Achieving higher levels of sound insulation
Often there is a requirement for walls in buildings other than dwellings to achieve a higher level of sound insulation. The performance of such walls can be conveyed as a weighted sound reduction index, Rw. This term describes the airborne sound insulating power of a building element. It is a laboratory-measured value as defined in ISO 717: Part 1. It can apply to walls, ceiling/floors, ceiling/ roofs, doors, or windows. The higher the number, the greater the sound insulating power of the building element. It is measured over the frequency range 100Hz‑3,150Hz.
Depending on its composition, density and any applied finishes, concrete blockwork can provide an Rw of up to around 57dB. An example at the higher performance end can be achieved by a 215mm-thick dense block wall with a plaster finish. Where performance in excess of this is required, consideration should be given to using concrete blockwork with an acoustic panel to one side.
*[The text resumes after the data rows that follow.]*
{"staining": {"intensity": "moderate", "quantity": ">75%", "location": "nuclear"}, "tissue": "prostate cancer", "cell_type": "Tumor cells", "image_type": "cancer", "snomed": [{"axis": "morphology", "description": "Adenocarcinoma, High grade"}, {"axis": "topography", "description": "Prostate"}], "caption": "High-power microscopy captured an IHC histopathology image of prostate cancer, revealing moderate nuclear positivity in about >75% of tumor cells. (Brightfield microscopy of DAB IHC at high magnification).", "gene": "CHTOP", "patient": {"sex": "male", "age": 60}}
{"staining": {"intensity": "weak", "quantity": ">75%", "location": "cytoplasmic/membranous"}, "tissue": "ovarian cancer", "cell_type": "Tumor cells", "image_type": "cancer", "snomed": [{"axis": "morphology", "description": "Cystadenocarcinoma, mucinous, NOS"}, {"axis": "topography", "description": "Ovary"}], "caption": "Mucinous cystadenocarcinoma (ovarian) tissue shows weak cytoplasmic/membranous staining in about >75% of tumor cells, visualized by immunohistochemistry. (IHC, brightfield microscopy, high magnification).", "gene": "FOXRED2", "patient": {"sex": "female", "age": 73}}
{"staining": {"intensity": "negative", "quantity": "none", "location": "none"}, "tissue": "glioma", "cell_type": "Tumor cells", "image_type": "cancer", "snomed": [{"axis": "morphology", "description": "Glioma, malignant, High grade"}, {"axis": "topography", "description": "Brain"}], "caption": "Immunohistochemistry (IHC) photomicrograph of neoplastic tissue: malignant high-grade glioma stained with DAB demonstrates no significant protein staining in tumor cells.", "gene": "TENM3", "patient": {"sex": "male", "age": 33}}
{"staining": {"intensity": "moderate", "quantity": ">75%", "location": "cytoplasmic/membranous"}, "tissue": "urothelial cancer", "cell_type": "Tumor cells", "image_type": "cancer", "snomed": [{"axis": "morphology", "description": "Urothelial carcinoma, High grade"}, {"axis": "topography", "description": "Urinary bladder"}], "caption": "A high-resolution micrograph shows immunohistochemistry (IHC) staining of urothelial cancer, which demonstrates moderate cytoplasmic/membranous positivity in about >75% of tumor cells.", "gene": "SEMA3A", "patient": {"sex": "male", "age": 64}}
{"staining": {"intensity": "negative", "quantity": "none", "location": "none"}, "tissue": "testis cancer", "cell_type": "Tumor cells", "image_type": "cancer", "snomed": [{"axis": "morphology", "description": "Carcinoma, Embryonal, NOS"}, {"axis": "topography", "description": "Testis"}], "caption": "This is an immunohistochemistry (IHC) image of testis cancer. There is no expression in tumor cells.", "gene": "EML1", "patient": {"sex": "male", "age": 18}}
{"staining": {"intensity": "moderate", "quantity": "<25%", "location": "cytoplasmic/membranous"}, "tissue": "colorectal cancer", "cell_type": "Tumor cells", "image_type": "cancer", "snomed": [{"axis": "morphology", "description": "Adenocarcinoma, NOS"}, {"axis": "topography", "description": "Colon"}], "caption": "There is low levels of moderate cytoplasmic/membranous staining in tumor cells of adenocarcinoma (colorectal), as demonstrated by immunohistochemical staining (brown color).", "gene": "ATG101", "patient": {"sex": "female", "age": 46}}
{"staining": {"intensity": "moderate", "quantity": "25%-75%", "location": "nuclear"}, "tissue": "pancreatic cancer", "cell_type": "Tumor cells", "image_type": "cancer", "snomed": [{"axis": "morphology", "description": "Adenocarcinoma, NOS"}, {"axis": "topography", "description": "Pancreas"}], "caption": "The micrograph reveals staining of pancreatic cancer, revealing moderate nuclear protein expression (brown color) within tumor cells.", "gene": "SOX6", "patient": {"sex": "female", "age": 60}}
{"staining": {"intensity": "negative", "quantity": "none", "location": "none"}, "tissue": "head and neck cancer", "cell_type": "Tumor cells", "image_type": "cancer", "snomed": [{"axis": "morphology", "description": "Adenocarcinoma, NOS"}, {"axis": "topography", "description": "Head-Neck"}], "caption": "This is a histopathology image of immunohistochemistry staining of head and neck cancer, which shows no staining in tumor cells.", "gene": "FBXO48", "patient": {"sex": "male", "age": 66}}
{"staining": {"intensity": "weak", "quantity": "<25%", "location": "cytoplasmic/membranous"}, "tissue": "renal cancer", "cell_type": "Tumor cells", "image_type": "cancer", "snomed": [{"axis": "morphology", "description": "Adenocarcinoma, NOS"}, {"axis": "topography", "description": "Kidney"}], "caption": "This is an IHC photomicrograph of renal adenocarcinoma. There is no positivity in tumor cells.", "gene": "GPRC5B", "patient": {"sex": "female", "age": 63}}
Such a panel typically comprises a 50mm C-stud frame, set back about 15mm from the face of the blockwork, with acoustic quilt between the studs and finished with high-density plasterboard. The advantage of this construction is that it allows blockwork to be used fair-face on one side, for example facing a sports hall, as well as meeting fire and stability requirements.
Together, the blockwork and acoustic panel act to provide elevated levels of sound insulation. Tests in a UKAS-approved laboratory have shown it is possible to achieve a weighted sound reduction index, Rw, of up to 65dB.